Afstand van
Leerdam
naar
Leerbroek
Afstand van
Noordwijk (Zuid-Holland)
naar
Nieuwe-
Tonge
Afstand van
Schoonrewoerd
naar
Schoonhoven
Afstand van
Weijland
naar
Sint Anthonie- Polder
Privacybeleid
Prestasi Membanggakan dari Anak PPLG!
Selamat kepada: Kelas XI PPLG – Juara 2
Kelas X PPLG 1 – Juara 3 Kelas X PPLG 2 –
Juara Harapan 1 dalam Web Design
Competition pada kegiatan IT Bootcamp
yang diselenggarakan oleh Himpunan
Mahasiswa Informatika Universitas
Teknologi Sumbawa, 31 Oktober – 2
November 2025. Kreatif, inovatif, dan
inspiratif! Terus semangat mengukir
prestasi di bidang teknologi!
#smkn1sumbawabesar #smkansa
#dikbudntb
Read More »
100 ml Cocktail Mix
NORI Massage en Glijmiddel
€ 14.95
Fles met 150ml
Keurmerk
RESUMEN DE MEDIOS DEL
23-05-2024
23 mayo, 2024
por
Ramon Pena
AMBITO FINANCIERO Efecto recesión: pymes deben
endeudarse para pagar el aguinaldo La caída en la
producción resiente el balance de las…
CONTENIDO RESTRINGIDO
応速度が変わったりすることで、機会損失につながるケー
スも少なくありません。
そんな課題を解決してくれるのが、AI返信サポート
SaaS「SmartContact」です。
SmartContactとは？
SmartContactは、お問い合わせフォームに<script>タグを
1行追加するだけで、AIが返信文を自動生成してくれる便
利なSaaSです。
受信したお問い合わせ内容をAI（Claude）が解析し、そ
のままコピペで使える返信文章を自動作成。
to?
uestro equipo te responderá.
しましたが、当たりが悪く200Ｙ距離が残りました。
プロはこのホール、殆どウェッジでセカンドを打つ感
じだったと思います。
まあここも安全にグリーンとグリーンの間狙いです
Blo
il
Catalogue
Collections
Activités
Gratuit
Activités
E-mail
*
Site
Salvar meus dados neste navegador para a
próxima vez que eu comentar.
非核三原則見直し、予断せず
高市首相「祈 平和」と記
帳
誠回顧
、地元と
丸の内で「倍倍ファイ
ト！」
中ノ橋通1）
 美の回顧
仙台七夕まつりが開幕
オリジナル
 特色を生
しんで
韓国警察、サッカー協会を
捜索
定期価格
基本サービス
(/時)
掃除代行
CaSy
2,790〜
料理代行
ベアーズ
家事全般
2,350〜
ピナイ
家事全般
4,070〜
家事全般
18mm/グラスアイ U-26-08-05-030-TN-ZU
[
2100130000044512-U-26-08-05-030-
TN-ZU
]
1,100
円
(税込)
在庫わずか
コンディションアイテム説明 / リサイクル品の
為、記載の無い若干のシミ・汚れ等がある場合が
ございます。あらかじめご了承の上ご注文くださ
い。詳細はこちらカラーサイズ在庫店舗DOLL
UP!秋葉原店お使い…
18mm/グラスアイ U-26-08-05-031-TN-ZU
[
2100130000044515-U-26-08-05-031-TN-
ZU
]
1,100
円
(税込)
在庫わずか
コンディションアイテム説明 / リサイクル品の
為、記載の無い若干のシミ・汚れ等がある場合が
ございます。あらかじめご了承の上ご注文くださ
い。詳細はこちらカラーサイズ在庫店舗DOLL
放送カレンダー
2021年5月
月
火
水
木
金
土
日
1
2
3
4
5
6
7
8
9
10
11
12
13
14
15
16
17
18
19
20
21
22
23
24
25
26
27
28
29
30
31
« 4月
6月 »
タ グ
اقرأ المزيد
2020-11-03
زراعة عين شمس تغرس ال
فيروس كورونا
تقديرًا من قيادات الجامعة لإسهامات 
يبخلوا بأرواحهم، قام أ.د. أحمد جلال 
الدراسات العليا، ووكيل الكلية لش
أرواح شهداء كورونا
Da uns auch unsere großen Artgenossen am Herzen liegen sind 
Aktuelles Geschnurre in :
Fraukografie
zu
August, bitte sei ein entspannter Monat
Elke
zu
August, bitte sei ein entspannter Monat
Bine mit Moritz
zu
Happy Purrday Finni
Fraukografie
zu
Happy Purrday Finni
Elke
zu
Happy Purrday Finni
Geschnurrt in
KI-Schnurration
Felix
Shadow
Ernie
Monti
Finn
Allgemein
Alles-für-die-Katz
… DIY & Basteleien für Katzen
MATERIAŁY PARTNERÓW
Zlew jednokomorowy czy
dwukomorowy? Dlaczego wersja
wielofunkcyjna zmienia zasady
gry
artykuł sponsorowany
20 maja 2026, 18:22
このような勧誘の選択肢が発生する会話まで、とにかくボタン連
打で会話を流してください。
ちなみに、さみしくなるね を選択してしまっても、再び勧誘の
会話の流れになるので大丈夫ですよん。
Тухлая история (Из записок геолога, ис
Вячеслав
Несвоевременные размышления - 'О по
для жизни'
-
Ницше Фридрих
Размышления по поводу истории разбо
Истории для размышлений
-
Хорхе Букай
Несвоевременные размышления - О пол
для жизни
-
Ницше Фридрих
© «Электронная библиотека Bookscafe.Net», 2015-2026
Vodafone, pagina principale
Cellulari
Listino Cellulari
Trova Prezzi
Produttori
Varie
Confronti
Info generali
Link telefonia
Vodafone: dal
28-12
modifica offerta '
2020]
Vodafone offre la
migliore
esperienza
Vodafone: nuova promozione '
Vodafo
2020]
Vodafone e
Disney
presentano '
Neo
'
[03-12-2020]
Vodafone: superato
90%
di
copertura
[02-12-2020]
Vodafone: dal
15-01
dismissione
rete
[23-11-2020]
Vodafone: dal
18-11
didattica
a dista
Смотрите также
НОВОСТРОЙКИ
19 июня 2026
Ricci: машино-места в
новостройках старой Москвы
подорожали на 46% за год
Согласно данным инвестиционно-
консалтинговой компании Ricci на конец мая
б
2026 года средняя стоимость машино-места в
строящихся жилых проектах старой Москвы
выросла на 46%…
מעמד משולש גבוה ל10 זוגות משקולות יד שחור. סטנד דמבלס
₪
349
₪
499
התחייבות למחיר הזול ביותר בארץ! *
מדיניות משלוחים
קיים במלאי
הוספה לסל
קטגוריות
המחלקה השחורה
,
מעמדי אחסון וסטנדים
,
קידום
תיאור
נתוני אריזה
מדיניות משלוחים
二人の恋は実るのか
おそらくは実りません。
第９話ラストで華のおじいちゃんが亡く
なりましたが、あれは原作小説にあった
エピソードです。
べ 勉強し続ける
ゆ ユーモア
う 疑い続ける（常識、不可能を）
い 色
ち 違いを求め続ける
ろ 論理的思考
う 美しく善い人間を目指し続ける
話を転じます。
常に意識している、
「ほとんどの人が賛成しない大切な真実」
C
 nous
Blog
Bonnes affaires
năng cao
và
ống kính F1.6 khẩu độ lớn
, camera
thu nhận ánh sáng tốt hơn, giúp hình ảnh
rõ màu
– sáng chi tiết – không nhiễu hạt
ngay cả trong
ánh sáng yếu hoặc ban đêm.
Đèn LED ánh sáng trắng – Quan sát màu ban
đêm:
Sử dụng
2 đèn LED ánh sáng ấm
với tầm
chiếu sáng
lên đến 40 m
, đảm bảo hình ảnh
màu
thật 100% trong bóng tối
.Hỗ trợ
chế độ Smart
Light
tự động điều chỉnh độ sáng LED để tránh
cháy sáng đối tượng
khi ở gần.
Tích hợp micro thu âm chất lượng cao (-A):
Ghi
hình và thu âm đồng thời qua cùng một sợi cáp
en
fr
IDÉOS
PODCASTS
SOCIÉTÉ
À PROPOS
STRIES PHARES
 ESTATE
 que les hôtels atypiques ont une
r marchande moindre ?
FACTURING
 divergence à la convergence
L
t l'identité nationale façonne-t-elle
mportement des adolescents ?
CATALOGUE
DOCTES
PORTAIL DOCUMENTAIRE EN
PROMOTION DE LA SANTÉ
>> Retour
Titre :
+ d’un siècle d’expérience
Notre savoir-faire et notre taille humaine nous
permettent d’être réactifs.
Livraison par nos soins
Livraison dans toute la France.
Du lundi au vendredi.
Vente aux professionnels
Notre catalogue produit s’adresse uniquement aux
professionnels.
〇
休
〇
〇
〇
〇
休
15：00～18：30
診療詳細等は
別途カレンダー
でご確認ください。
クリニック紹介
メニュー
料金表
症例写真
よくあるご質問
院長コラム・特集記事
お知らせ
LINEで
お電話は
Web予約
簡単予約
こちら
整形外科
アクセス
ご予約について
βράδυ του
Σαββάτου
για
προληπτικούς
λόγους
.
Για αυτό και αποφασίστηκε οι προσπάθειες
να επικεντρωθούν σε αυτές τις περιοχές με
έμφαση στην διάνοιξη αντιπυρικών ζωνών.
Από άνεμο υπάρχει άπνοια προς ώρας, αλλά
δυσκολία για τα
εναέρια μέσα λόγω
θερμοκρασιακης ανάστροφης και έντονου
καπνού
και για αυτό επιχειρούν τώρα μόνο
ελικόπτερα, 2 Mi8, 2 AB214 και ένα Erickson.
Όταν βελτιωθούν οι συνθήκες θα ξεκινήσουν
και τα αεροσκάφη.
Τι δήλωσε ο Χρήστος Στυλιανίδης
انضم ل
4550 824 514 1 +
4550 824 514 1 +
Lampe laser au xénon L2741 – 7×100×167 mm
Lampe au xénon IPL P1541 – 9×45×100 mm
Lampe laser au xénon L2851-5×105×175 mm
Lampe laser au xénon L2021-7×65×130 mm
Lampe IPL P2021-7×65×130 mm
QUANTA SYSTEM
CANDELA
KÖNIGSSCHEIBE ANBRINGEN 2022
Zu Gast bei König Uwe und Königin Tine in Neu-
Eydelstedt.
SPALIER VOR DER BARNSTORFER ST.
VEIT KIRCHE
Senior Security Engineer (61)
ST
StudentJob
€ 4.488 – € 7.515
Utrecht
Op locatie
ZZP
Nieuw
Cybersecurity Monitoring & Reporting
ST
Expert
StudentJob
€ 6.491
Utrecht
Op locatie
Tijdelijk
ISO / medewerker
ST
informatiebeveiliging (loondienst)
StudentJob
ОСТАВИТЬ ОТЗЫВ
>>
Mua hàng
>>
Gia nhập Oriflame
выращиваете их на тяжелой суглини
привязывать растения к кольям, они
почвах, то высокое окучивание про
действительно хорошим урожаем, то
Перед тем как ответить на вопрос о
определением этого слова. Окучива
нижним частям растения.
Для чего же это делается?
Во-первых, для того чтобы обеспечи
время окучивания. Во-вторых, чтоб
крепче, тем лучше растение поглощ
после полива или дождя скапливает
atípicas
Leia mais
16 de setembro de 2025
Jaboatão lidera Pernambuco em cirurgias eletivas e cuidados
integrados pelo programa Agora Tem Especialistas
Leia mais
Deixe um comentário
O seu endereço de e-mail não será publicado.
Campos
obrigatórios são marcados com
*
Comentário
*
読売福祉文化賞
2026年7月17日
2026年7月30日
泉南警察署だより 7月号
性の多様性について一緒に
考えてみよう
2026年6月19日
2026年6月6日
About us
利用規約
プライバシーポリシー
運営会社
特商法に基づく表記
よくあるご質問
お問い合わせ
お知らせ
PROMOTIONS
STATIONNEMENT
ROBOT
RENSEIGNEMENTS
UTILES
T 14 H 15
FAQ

◆ ◆ ◆

> _WORK REQUEST_
Where a line contains the word "машино", copy that line from the listing above.

> _EXPECTED OUTPUT_
Ricci: машино-места в
2026 года средняя стоимость машино-места в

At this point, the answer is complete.